This page is for discussion of ways to provide enhanced support for managing metadata terms, and annotating resources, with a new design. Given that a new design may/may not be able to support all desirable features simultaneously,  the discussion should include design  options and prioritization of features if/when conflicts occur. Similarly, some advanced functionality may be useful to contemplate in terms of design but might not be something that gets implemented.

Goals:

The redesign should retain the benefits of the current design (e.g. ability to add custom terms to a space, provenance regarding the origin of specific annotations, ability to add widgets for input/display, send notices of changes to the message bus) and makes it easier to do things such as :

 

Current Design:

Proposed Design

Space-based Managed metadata doc

How it would work:

Pros

This design builds on the strengths of the existing one in terms of maintaining (and improving provenance), supporting typed metadata, and enabling space-level customization. Many of the GUI-level changes are design agnostic and could probably be used/adapted for other storage designs. However, changing the low-level design to focus on a single space-level context/config artifact and pre-integrating the metadata for a given item, provides a clear mechanism to handle edits, context differences between sources (different extractors, different spaces, changes in space config over time) that will avoid confusion going forward - cases where different entries for the same predicate get shown with different labels, where a label is show twice because it is used for two different predicates, where it would be unclear whether type or cardinality rules only apply to the correct label/predicate combo, matching labels, or matching predicates regardless of label. It would also clean-up these types of issues for publication, and would make it easier to share the context/config of one space with another. Aside from changing how information is stored, which would be best to do early, most of the other functionality could be pursued incrementally.

Cons

In some sense, the benefits of this redesign only accrue to projects that actually use the flexibility and customizability of the system. For instances with a single space or no customization of metadata per space, where all of the metadata comes from the GUI rather than the API, where metadata is added by an authoritative user and isn't edited, etc., the current design is OK - the issues pointed out above could happen, but probably won't in practice. (Over time, and with more independent groups using an instance, these issues can and do become real though.). Some groups may thus see this design as overkill/premature. Aside from the added work to implement it, it's not clear that there are big cons. Adding a new metadata value means editing a document rather than just storing a new one, but retrieving the existing values would be one document recall rather than a scan across separate docs. Extracted metadata could be managed (with the space determining the label and/or enforcing type/cardinality rules) which would make the interface look more consistent but raises the issue of what happens if extracted metadata doesn't meet constraints? (Similar for other uses of the API.) Most of these are relatively neutral, but they make it clear that this design would have impacts outside the core of user-entered metadata.
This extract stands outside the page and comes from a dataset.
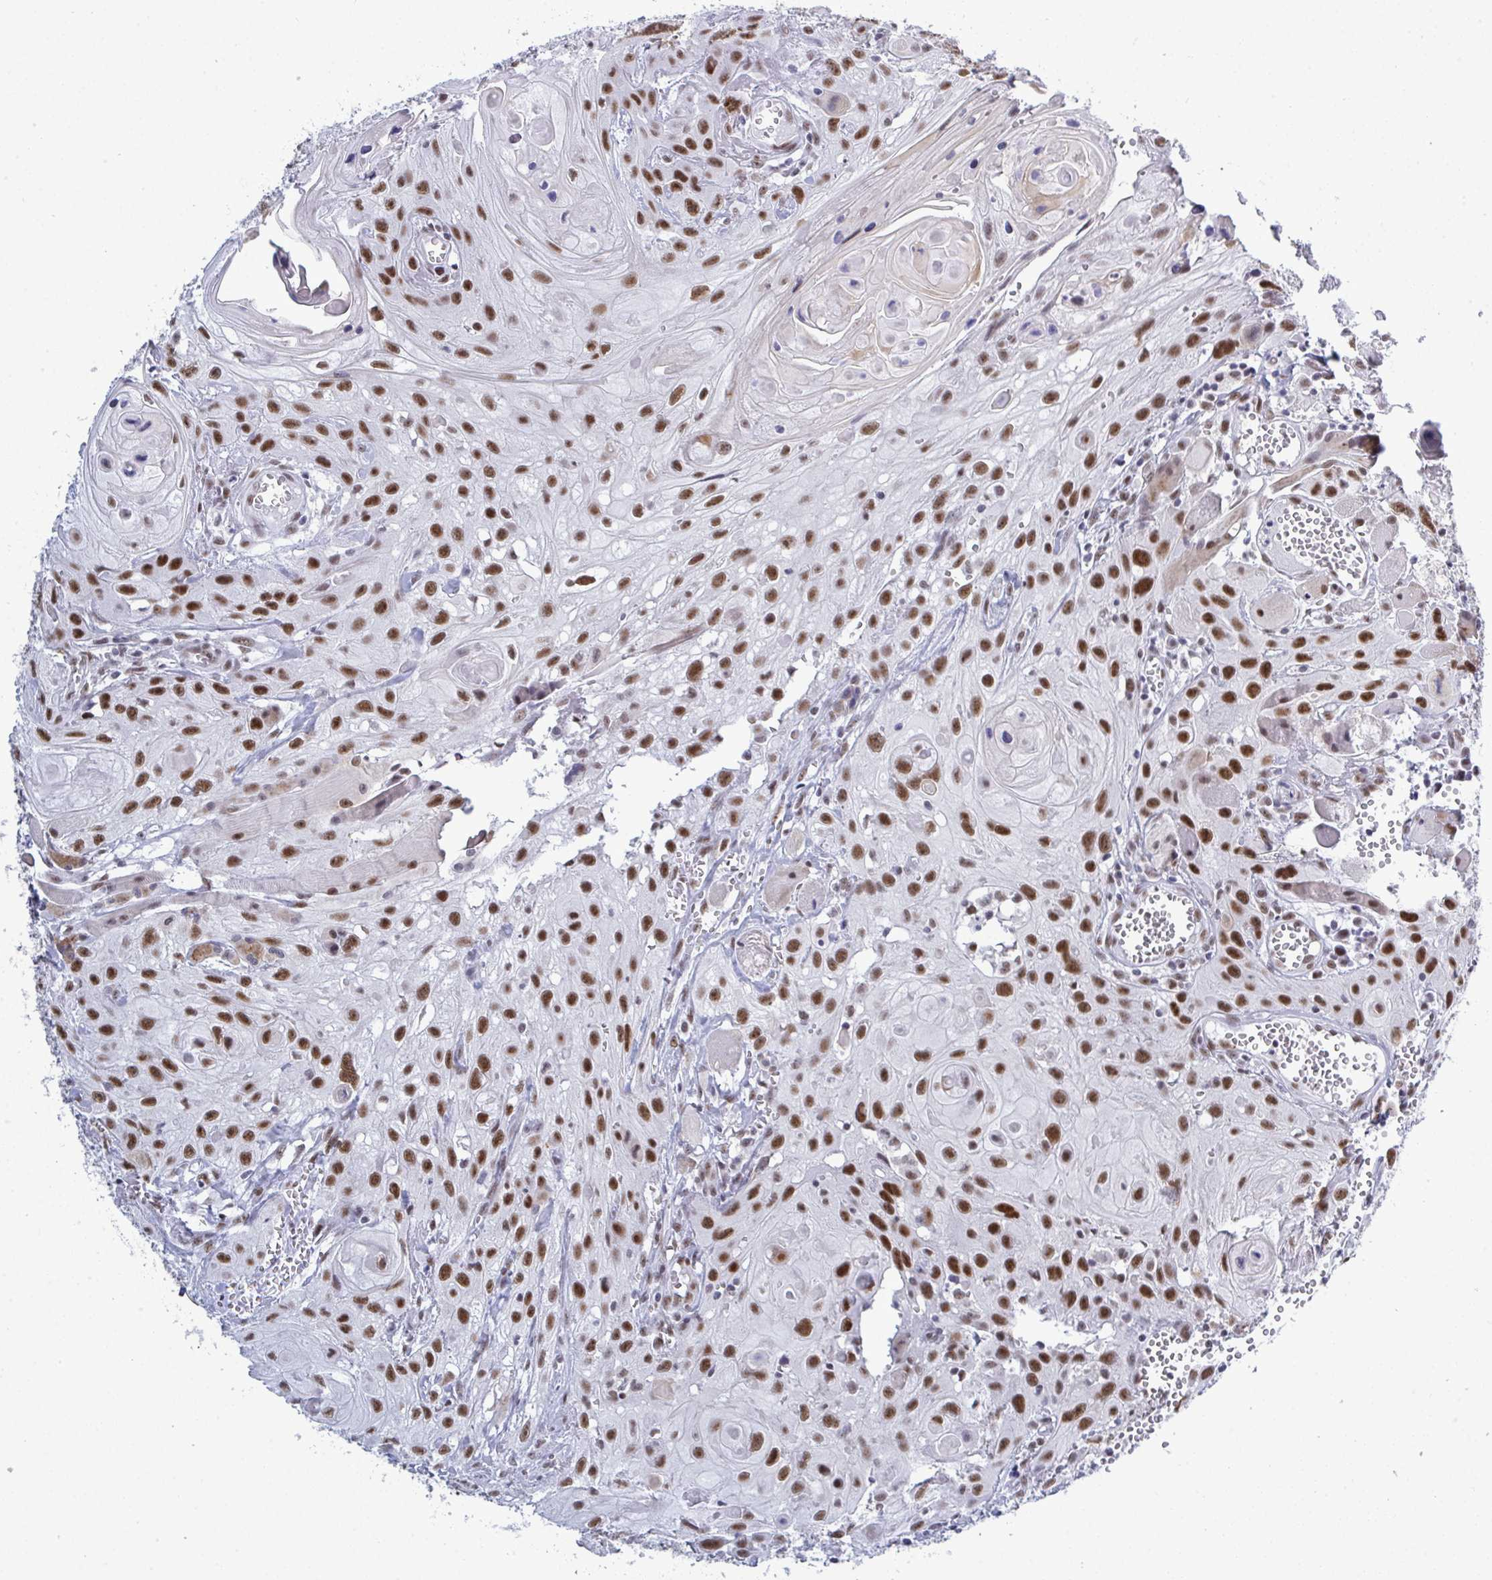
{"staining": {"intensity": "strong", "quantity": ">75%", "location": "nuclear"}, "tissue": "head and neck cancer", "cell_type": "Tumor cells", "image_type": "cancer", "snomed": [{"axis": "morphology", "description": "Squamous cell carcinoma, NOS"}, {"axis": "topography", "description": "Oral tissue"}, {"axis": "topography", "description": "Head-Neck"}], "caption": "An image of head and neck cancer (squamous cell carcinoma) stained for a protein shows strong nuclear brown staining in tumor cells.", "gene": "PPP1R10", "patient": {"sex": "male", "age": 58}}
To be fair, once spaces have access control and customizable metadata, the issues of how extractors and api users handle those customizations, and how features such as being able to share datasets across spaces interact with these features (if two spaces have different metadata terms, which terms show up in the add metadata list? is it affected by whether I have access to one space or the other? what happens for extractors that work on behalf of a user through their key (a capability in development I think), etc.). I think this design can help answer those questions over time, but it does favor/flavor the answers towards a space-centric view of management/control.

Other design ideas:

GUI-centric

Leave the current metadata and context storage ~as is and focus in the GUI changes:

Pros

potentially less work up front

Cons

Would still leave questions of consistent labels as metadata is edited open unless some design changes are made (e.g. when a label is updated, do exiting entries get scanned and changed? are they changed dynamically for display?) - Similarly, a means of tracking deletes is required if edit is delete/add and/or if we want to track provenance for deletes. And, if deletes are tracked, assembling the set of metadata to display involves playing the sequence of operations forward. One can keep going through all of the other requires/desirable features above and ask similar questions and ask whether this approach, by the time it addresses those requirements, remains simpler/easier/faster to implement than the proposed design. I.e., it's not clear that this design really avoids any issues in the proposed one - if we want the functionality listed some decisions and changes are needed  and the question really becomes whether it is easier to implement given this underlying storage/service design.